Visuellement, le spectacle est troublant comme ces fonds sous marins, étrange et poétique. A l’intérieur de cet espace onirique, les passions se déchaînent, explosent et c’est à un grand moment de théâtre que nous assistons. D’autant que les artistes sont très investis dans le projet. Cassandre Berthon est très émouvante dans son rôle d’innocente persécutée et sa voix, aux aigus cristallins, transporte et élève. Andrew Schroeder, inoubliable dans "Le Nez" de Chostakovitch à Nantes en 2004, exprime à la perfection les déchirements d’un père et les affres d’un roi, soumis à une forme de devoir. Il sait être d’une bouleversante intériorité tout en ménageant des instants où jaillissent ses aspirations belliqueuses.
Ce bouleversement opéré au XVIIIème siècle dans un genre très codifié, a des ressemblances avec ce qui se passera au XXème siècle sur une scène d'opéra, grâce à Patrice Chéreau
La partition est écrasante et pour exprimer les sentiments les plus forts, Glück a osé d’incroyables écarts de notes et parfois même de stupéfiantes dissonances. La production bénéficiait de l’énergie incroyable du chef d’orchestre Claude Schnitzler, artiste immense, qui respire avec la musique, jusqu’à s’incarner en elle avec une générosité de tous les instants. Annette Seiltgen affrontait le redoutable rôle de Clytemnestre, mère blessée par des desseins qui lui échappent. Elle laisse exploser une fureur incandescente dans son aria finale, où elle exprime la folie des hommes et des instincts guerriers. Ce personnage, dans la conception de Glück, évoque le très beau film de Cacoyannis, "Iphigénie", où l’on voit Irène Papas regardant les bateaux repartir ,lors du dénouement, avec une tragique lucidité.
En attendant "L’éveil du Printemps"
L’opéra national du Rhin a offert avec cette " Iphigénie en Aulide" un spectacle d’une profonde intelligence et d’une grande force, en parfait accord avec les désirs formulés par le compositeur.

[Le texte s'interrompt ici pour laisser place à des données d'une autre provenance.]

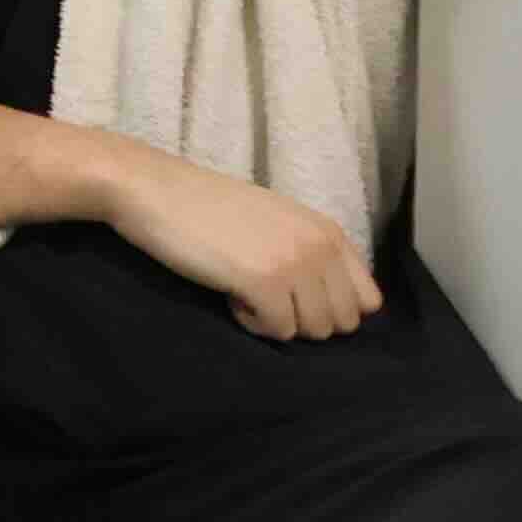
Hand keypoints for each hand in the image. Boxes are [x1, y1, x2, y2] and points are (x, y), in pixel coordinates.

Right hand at [102, 144, 384, 342]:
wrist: (154, 190)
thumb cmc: (207, 207)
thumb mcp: (276, 222)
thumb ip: (312, 253)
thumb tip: (337, 307)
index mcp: (328, 231)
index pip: (367, 300)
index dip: (330, 307)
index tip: (293, 297)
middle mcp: (321, 246)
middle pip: (342, 323)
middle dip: (303, 319)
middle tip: (263, 295)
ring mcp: (294, 264)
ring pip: (311, 331)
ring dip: (276, 320)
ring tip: (243, 291)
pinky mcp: (263, 282)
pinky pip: (277, 331)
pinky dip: (250, 322)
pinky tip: (228, 294)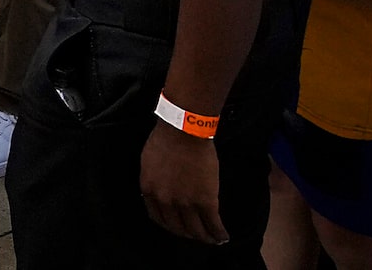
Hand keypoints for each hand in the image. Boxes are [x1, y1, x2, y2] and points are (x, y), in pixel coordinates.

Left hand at [141, 122, 225, 244]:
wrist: (184, 131)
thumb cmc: (166, 139)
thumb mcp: (149, 162)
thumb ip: (153, 180)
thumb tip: (158, 190)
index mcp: (149, 190)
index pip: (157, 218)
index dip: (169, 225)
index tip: (177, 227)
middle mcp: (165, 201)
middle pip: (177, 227)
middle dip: (187, 234)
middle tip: (195, 235)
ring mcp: (186, 203)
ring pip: (196, 230)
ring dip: (204, 238)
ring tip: (211, 240)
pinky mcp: (206, 201)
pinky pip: (213, 224)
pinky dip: (219, 233)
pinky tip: (223, 236)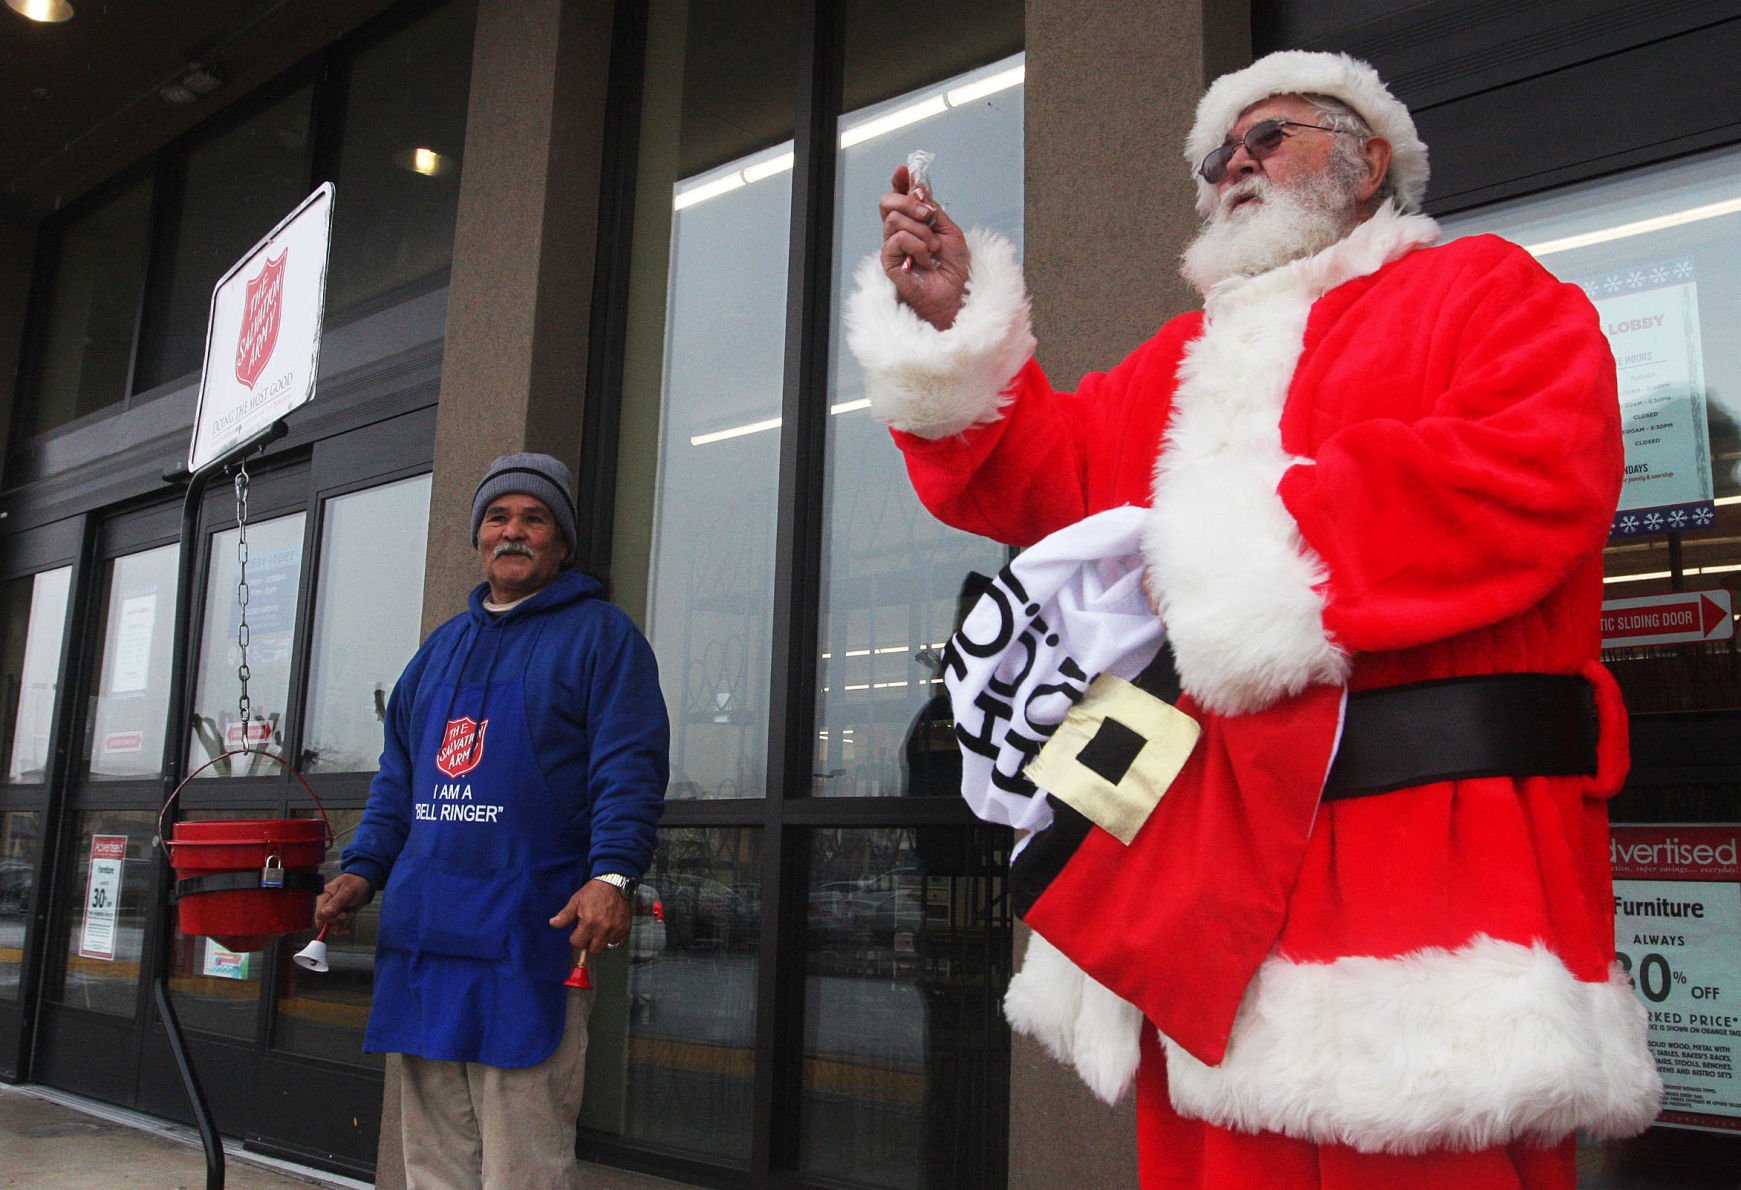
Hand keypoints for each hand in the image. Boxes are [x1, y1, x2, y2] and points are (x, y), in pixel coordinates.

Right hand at [314, 872, 373, 931]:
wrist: (364, 884)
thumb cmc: (355, 883)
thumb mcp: (348, 891)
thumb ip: (337, 902)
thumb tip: (325, 913)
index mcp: (323, 897)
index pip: (320, 914)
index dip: (330, 918)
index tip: (343, 914)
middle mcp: (325, 906)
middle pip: (324, 922)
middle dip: (337, 921)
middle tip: (346, 914)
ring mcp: (331, 913)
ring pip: (332, 927)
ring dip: (343, 924)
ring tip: (350, 914)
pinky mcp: (338, 918)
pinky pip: (338, 929)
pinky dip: (344, 929)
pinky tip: (348, 929)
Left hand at [549, 878, 631, 953]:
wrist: (614, 882)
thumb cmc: (595, 890)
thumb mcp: (576, 900)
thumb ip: (565, 915)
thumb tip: (553, 923)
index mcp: (589, 921)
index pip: (578, 943)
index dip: (575, 938)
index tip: (578, 933)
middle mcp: (603, 927)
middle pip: (593, 949)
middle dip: (588, 943)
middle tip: (589, 933)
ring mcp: (615, 928)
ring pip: (606, 947)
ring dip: (601, 942)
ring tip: (599, 931)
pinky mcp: (625, 927)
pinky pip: (619, 943)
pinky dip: (614, 940)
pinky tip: (610, 931)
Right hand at [878, 163, 970, 329]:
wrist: (957, 294)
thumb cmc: (954, 268)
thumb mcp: (950, 230)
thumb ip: (933, 209)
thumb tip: (918, 187)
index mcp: (914, 222)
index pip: (899, 196)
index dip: (899, 181)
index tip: (904, 171)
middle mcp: (900, 232)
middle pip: (887, 203)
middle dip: (907, 202)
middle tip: (926, 214)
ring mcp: (893, 247)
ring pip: (893, 220)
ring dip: (920, 232)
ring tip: (933, 248)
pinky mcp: (889, 263)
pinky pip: (895, 240)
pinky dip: (916, 246)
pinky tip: (925, 259)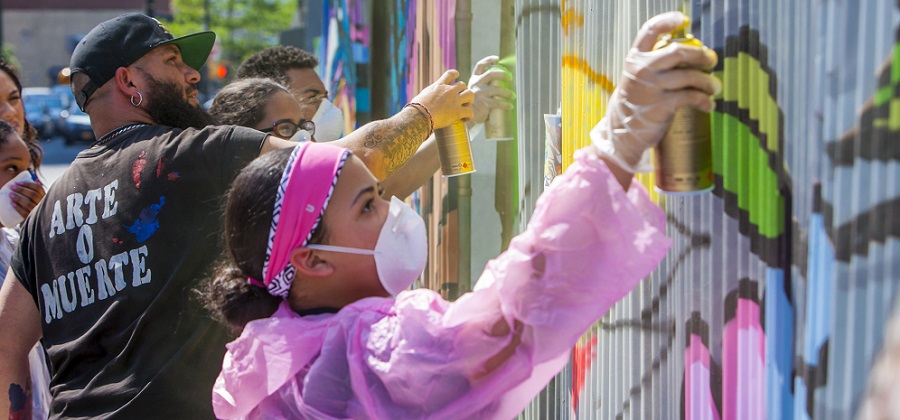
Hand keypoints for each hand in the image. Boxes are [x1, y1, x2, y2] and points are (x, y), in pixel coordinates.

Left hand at [10, 180, 44, 217]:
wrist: (38, 222)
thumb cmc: (37, 207)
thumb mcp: (40, 198)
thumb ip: (38, 190)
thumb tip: (37, 179)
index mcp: (45, 197)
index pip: (38, 188)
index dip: (28, 184)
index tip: (18, 182)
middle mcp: (43, 204)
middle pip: (33, 195)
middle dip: (21, 190)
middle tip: (12, 187)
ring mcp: (38, 211)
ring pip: (28, 204)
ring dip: (19, 198)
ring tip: (10, 195)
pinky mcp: (32, 219)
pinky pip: (24, 212)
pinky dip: (18, 207)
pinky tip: (12, 204)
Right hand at [410, 70, 474, 128]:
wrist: (419, 116)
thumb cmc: (416, 108)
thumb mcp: (422, 96)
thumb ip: (428, 95)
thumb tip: (425, 100)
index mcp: (439, 85)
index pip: (450, 74)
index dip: (455, 74)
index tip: (458, 75)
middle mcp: (448, 91)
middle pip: (463, 85)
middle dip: (463, 91)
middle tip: (461, 100)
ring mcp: (454, 100)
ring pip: (470, 95)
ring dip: (469, 101)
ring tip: (465, 107)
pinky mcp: (457, 112)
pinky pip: (470, 112)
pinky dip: (469, 116)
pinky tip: (465, 119)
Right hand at [467, 56, 514, 124]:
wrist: (466, 118)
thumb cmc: (474, 104)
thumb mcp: (475, 91)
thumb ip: (483, 85)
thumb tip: (500, 81)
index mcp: (474, 79)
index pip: (480, 66)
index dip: (488, 60)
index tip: (497, 58)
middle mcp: (476, 84)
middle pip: (491, 74)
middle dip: (503, 75)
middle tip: (510, 78)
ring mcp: (479, 94)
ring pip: (497, 90)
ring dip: (508, 93)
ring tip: (513, 96)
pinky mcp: (483, 103)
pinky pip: (498, 102)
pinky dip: (506, 104)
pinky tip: (510, 106)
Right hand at [591, 11, 720, 172]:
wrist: (622, 131)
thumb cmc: (636, 101)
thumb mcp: (637, 77)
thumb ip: (655, 64)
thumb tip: (690, 53)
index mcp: (635, 59)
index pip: (649, 31)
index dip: (667, 21)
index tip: (683, 20)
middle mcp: (642, 70)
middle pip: (678, 52)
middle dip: (700, 55)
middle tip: (712, 60)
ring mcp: (651, 87)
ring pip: (690, 76)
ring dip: (708, 82)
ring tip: (715, 87)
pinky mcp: (661, 105)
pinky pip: (691, 97)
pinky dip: (704, 100)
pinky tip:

Quelle est la modernité de l’opéra aujourd’hui ? Elle passe certes par un questionnement tant musical que dramaturgique sur les oeuvres mais aussi par la création. Très soucieux de cet aspect de l’art lyrique, l’Opéra National du Rhin créera l’événement en septembre prochain en reprenant une oeuvre créée l’an passé à Bruxelles. Il s’agit de "L’Eveil du Printemps" de Benoît Marnier, d’après la pièce de Wedekind. Le compositeur a su trouver les accords les plus justes pour raconter les tourments de l’adolescence dans une oeuvre fascinante et très actuelle.
Christophe Gervot
Photos : Alain Kaiser / Opéra National du Rhin
Distribution : Cassandre Berthon, Manuel Betancourt Camiro, Avi Klemberg, Annette Seiltgen, Andrew Schroeder
[1] Christoph Willibald Gluck, 1714-1787. Ce compositeur allemand est une figure majeure de la période classique.